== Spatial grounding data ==
--------------------------------------------------

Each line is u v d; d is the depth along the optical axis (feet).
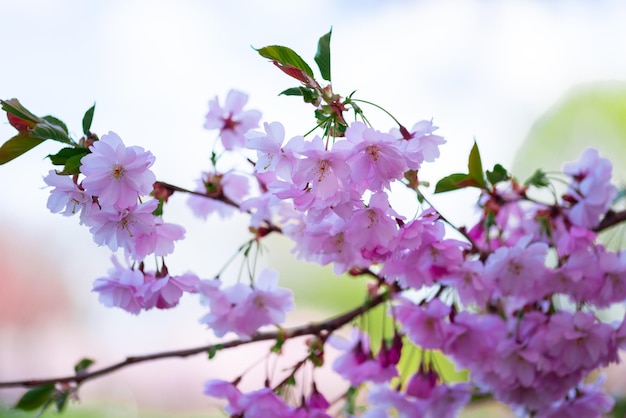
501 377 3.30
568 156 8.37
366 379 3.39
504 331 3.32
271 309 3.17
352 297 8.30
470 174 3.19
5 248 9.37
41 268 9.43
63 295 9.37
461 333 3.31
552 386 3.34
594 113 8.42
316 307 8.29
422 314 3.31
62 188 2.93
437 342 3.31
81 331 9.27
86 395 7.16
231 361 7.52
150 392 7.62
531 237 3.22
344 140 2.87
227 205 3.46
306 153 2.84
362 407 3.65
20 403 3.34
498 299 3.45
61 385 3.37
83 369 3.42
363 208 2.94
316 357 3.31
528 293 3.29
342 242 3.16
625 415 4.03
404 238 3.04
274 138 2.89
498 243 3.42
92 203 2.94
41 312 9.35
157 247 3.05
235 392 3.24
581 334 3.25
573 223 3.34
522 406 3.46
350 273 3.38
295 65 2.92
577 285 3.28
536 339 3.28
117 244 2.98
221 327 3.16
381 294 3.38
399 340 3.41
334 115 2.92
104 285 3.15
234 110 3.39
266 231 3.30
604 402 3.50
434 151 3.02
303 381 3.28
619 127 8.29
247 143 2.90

--------------------------------------------------

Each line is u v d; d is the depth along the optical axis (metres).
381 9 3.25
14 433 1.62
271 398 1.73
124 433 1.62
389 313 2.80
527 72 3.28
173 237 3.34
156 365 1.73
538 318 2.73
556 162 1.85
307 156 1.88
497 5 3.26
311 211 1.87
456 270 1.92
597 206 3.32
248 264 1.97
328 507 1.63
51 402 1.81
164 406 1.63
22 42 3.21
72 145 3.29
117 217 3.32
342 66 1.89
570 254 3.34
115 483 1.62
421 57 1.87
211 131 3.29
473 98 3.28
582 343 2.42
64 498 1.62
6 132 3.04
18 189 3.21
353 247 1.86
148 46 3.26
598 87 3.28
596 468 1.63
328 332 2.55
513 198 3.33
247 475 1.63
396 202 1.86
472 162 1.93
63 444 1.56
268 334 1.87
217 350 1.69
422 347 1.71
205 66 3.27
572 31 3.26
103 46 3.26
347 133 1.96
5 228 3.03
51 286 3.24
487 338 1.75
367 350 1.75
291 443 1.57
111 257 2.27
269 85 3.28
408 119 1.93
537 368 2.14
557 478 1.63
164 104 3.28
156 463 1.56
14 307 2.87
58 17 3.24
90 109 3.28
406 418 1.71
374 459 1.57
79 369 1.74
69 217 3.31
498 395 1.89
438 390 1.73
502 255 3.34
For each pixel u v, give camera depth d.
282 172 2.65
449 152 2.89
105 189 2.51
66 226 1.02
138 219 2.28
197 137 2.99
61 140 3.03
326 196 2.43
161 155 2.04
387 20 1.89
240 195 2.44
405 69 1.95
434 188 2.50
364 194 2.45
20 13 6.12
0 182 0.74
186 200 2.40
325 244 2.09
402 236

--------------------------------------------------

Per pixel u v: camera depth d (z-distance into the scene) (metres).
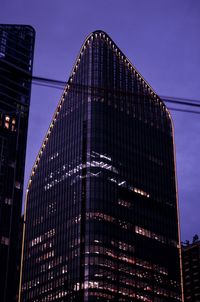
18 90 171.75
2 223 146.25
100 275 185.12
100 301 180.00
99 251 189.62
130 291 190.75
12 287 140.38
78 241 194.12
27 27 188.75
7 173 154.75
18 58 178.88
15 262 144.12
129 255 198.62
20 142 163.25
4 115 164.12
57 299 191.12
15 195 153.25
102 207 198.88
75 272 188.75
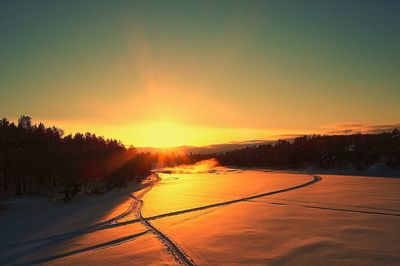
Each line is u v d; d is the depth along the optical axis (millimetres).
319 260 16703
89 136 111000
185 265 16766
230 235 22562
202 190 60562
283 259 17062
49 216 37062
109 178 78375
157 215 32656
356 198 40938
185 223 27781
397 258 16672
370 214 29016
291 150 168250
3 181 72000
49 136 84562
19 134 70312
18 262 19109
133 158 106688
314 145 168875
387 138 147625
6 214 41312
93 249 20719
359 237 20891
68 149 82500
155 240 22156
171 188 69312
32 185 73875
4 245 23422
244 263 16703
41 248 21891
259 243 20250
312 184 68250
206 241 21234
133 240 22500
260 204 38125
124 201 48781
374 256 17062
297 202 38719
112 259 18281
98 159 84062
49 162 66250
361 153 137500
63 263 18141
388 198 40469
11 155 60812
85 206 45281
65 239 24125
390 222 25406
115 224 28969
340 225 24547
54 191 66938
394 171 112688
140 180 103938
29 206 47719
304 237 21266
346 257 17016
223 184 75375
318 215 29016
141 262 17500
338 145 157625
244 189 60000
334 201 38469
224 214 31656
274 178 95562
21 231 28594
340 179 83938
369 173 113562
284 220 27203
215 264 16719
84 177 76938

--------------------------------------------------

== WHAT THE TASK REQUIRES ==
Lines with the word "camera" in them are the answer; report each one from the data.

== EXERCISE ANSWER ==
For each pixel u v, give camera depth d.
Per pixel u v: camera depth d (z-distance into the scene) (metres).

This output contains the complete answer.